• _Your task_:
Rewrite the records below, replacing "Identify" with "Locate" and keeping everything else the same. Leave the pictures out.

• _Input for this task_:

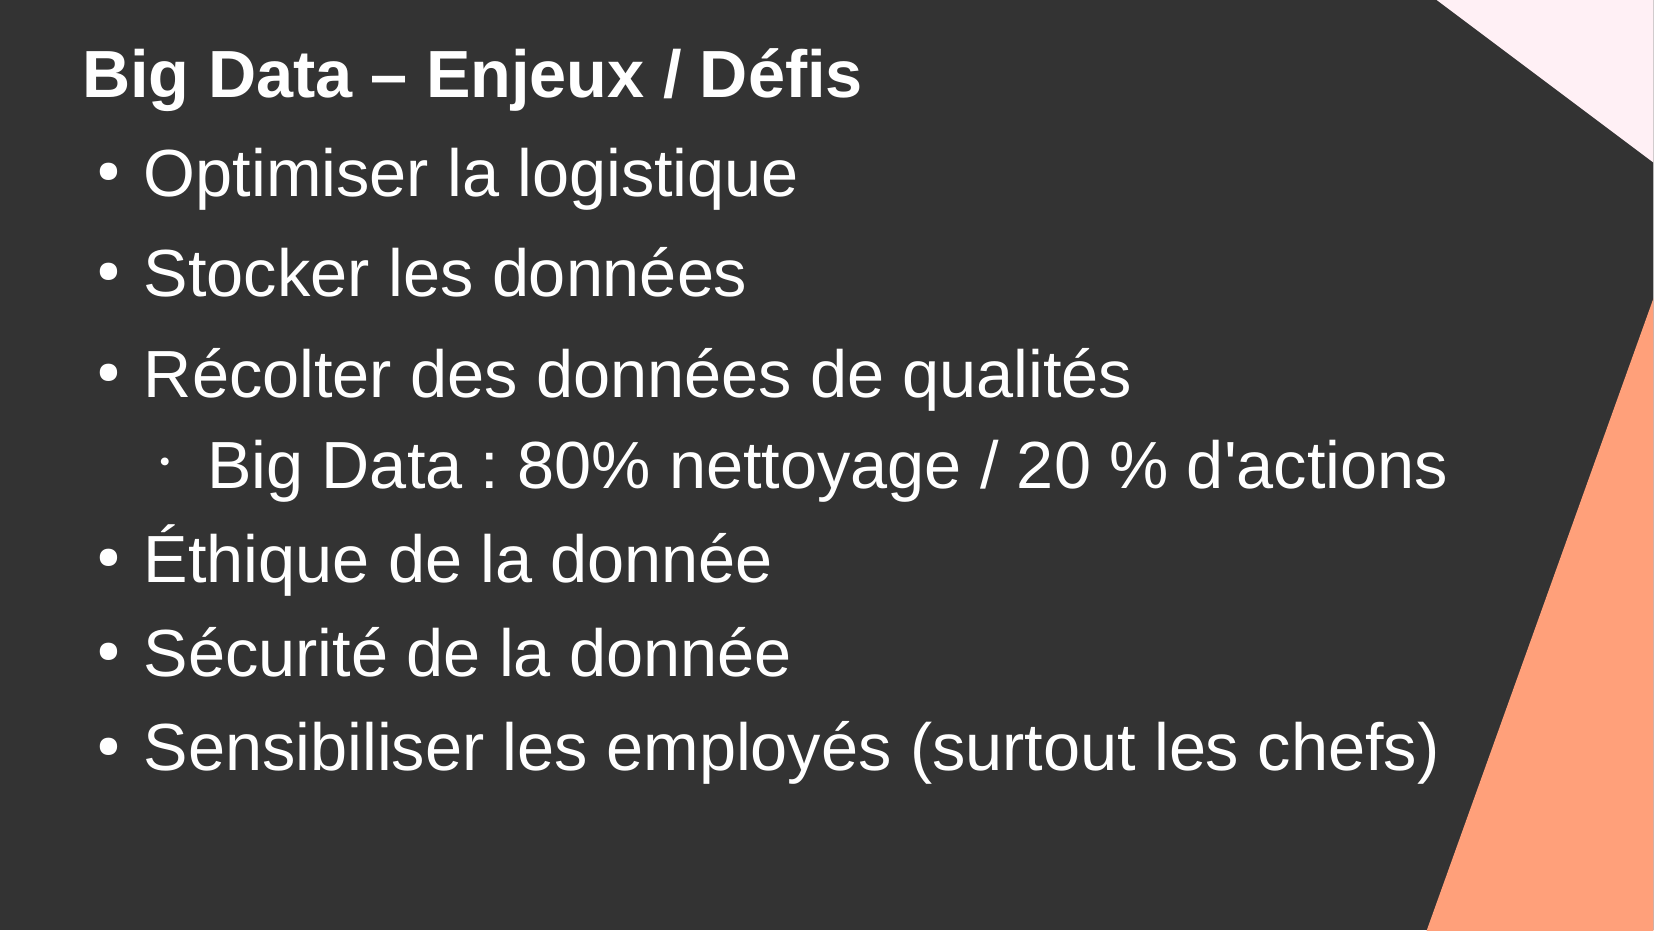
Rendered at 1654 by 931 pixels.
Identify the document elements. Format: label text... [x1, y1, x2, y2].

text_box [1436, 0, 1654, 163]
text_box [1426, 296, 1654, 931]
list Optimiser la logistique Stocker les données Récolter des données de qualités Big Data : 80% nettoyage / 20 % d'actions Éthique de la donnée Sécurité de la donnée Sensibiliser les employés (surtout les chefs) [80, 135, 1453, 815]
title Big Data – Enjeux / Défis [82, 37, 1571, 115]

• _Task result_:
Rendered at 1654 by 931 pixels.
Locate the document elements. Format: label text... [x1, y1, x2, y2].

text_box [1436, 0, 1654, 163]
text_box [1426, 296, 1654, 931]
list Optimiser la logistique Stocker les données Récolter des données de qualités Big Data : 80% nettoyage / 20 % d'actions Éthique de la donnée Sécurité de la donnée Sensibiliser les employés (surtout les chefs) [80, 135, 1453, 815]
title Big Data – Enjeux / Défis [82, 37, 1571, 115]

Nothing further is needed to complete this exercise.